• **YOUR INSTRUCTIONS**
Return every entry exactly as written, with the pictures removed.

• **EXTRACTED RECORDS**
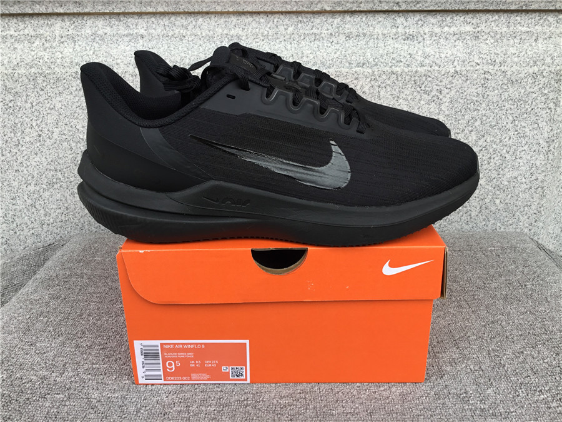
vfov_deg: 45.4
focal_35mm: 31
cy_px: 211
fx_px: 503
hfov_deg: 58.4
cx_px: 281
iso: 25
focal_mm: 3.3
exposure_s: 1/121
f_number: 2.4
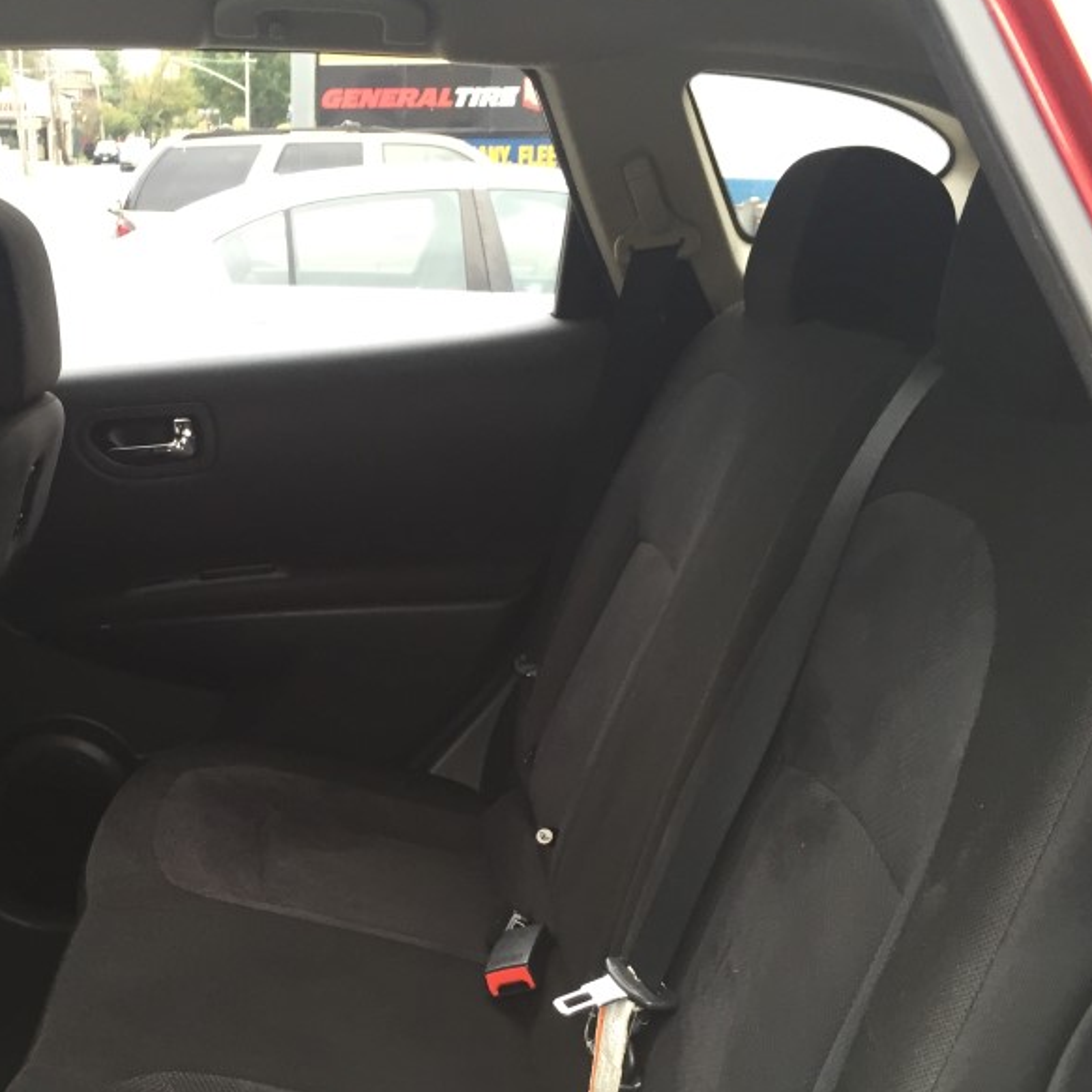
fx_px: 1606
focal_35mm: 45
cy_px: 706
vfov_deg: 37.2
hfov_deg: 36.6
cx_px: 266
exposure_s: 1/30
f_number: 2.2
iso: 32
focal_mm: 4.15
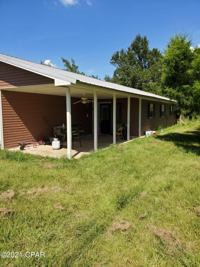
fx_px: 200
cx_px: 100
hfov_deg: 53.1
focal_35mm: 26
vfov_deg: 67.3
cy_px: 134
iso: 50
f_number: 2.4
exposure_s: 1/1058
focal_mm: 4.3
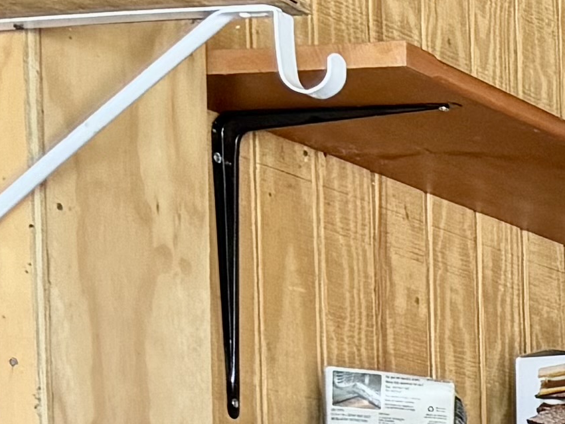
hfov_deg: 9.5
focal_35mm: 161
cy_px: 862
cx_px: 1729
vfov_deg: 8.7
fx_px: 2629
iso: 250
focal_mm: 6.76
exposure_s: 1/60
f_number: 1.78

• **RESPONSE**
vfov_deg: 45.4
focal_35mm: 31
cy_px: 211
fx_px: 503
hfov_deg: 58.4
cx_px: 281
iso: 25
focal_mm: 3.3
exposure_s: 1/121
f_number: 2.4
fx_px: 1606
focal_35mm: 45
cy_px: 706
vfov_deg: 37.2
hfov_deg: 36.6
cx_px: 266
exposure_s: 1/30
f_number: 2.2
iso: 32
focal_mm: 4.15
fx_px: 200
cx_px: 100
hfov_deg: 53.1
focal_35mm: 26
vfov_deg: 67.3
cy_px: 134
iso: 50
f_number: 2.4
exposure_s: 1/1058
focal_mm: 4.3
hfov_deg: 9.5
focal_35mm: 161
cy_px: 862
cx_px: 1729
vfov_deg: 8.7
fx_px: 2629
iso: 250
focal_mm: 6.76
exposure_s: 1/60
f_number: 1.78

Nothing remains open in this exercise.